Все это очень не нравится ортодоксальным критикам. Даже если они закрывают глаза на совпадения ефремовской психофизиологии с буржуазными теориями, им мешает сама суть дела. "Ефремов все время предупреждает: оно (лезвие бритвы — Л.Г.) опасно, зыбко и в любую минуту может сдвинуть нас в пропасть подсознания. Предупреждения эти звучат угрожающе. Они превращают нас в балансеров на тонком канате, ставят под власть какой-то черты, переступив которую, мы перестаем быть людьми. Мы не хотим этого" [1]. Критикам не нужны никакие черты. Ходить по лезвию бритвы трудно и неудобно. Да и зачем, если известно, что существует новый, коммунистический тип человека, ничем не ограниченный, "цельный, безо всяких низменных начал".
ДИФИРАМБЫ ЭРОСУ
И еще одно смущает критиков Ефремова до такой степени, что они, словно по уговору, обходят молчанием бросающуюся в глаза особенность его творчества. В утопическом обществе "Туманности Андромеды" упразднен институт семьи — свободная любовь управляет взаимоотношениями всех героев. Только Ефремов осмелился поднять руку на священную первичную ячейку общества, и, славословя "Туманность", все рецензенты уговаривают писателя внять цитатам из Энгельса и отказаться от своего досадного заблуждения. Однако, уговоры не действуют.
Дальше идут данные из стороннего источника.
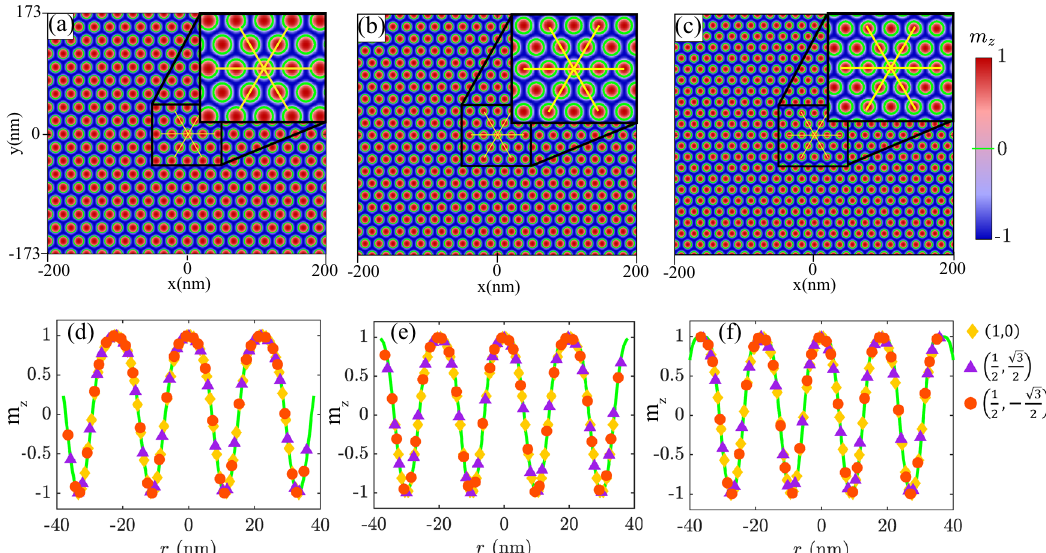
Fig. 3 Skyrmion crystals and skyrmion spin pro fi les at various skyrmion number density. a – c Spin con fi gurations of skyrmion crystals with skyrmion density n = 2.34 × 10 − 3 nm − 2 ( a ), 2.89 × 10 − 3 nm − 2 ( b ), and 3.50 × 10 − 3 nm − 2 ( c ). m z is the z -component of magnetization. d – f Spin pro fi les m z ( r ) along the yellow lines in ( a – c ), respectively. The symbols are numerical data and the solid lines are the theoretical fi ts with skyrmion size R = 7.042 nm ( d ), 6.144 nm ( e ), and 5.399 nm ( f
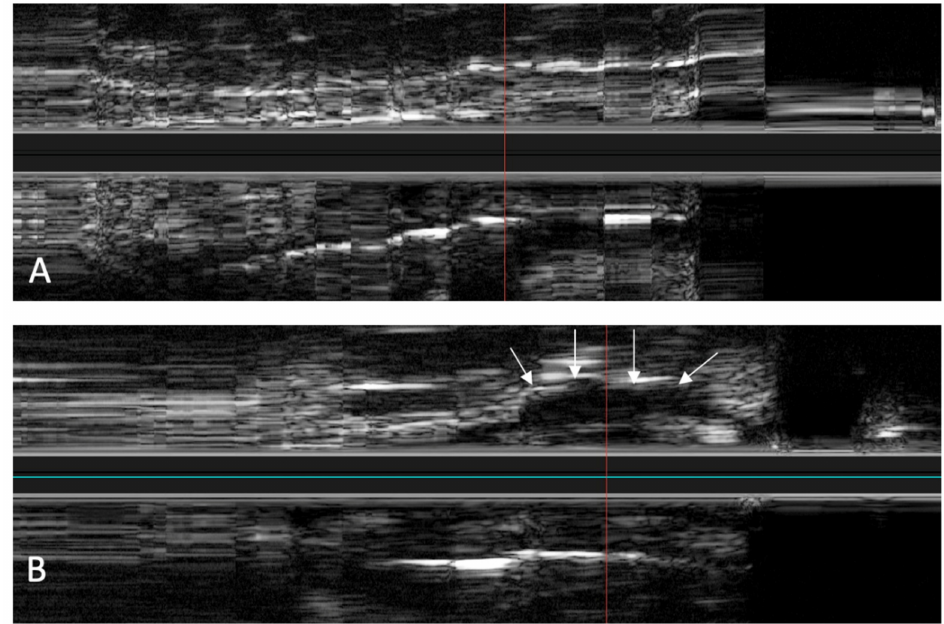
Figure 10. In vivo longitudinal ultrasound image of the ET before ( A ) and after ( B ) placement of an HA depot. In ( B ), the HA depot is anechogenic next to the tubal lumen (marked by the white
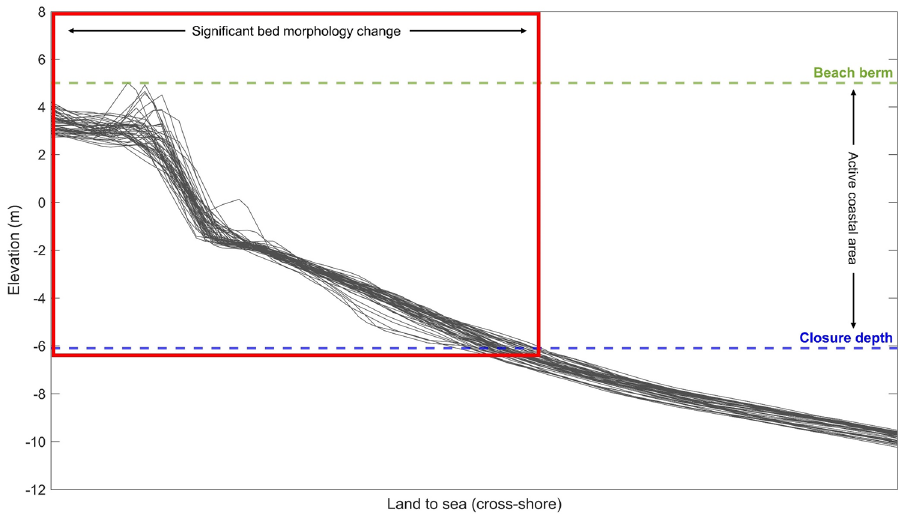
Figure 4. Schematic illustration on identifying the closure depth along a coastal profile. The closure depth is traditionally considered to be the depth beyond which we can see no significant changes in bottom elevation (bed morphology). This typically coincides with the basal limit of the envelope of coastal profile changes.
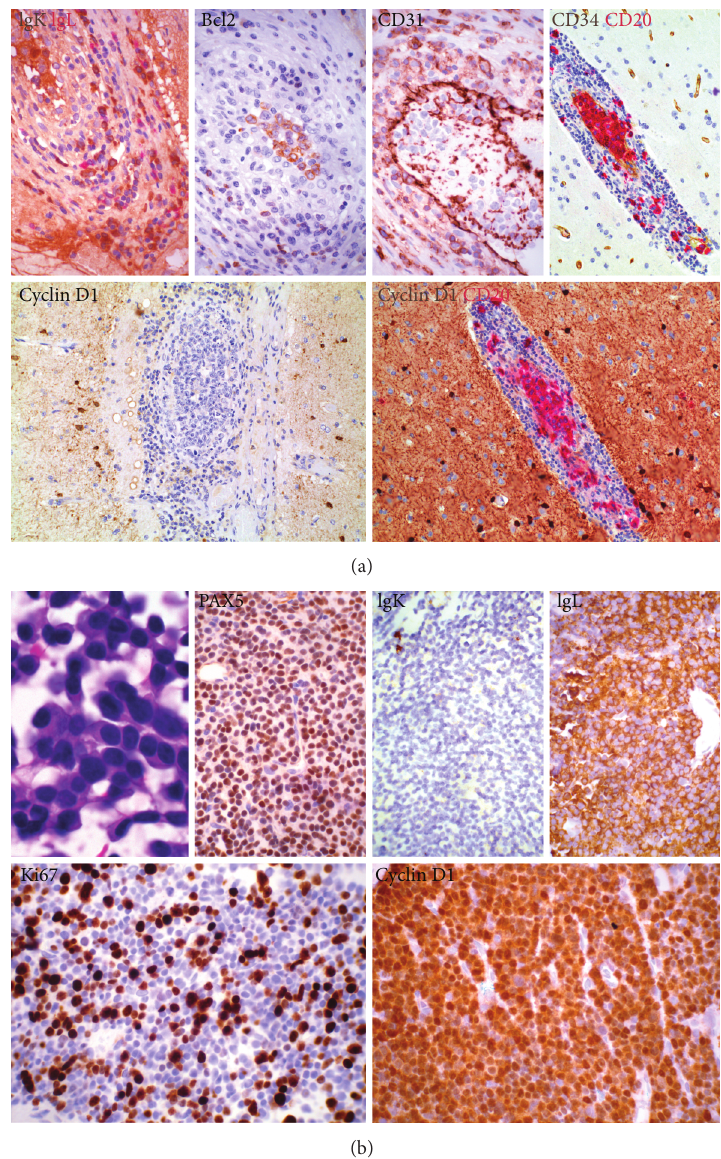
Figure 4: (a) Intravascular large B-cell lymphoma of brain. Neoplastic cells express bcl2 but lack cyclin D1 expression. In situ hybridization shows polytypic immunoglobulin light chain expression in the perivascular reactive plasma cells but not within intravascular neoplastic B cells. (b) Spinal plasma cell neoplasm. Apart from expression of CD138, the spinal plasma cell neoplasm displays expression of PAX5 and cyclin D1 but not CD56. In situ hybridization confirms lambda immunoglobulin light chain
Ефремов осуждает современную советскую литературу за ханжество, яростно высмеивает ее.
В программной статье, которая может служить ключом к большинству его произведений, он пишет: "Стоит герою увидеть героиню в какой-то степени обнаженности, как он теряет голову, впадает в дикую страсть, получает по физиономии и погибает в мнении героини и читателя... Для контраста... такому бешеному отрицательному герою противопоставляется положительный, у которого нормальное влечение к женщине настолько задавлено волей авторов, что они, глядя на героиню, не смеют опустить глаза ниже ее подбородка или поднять выше колен!"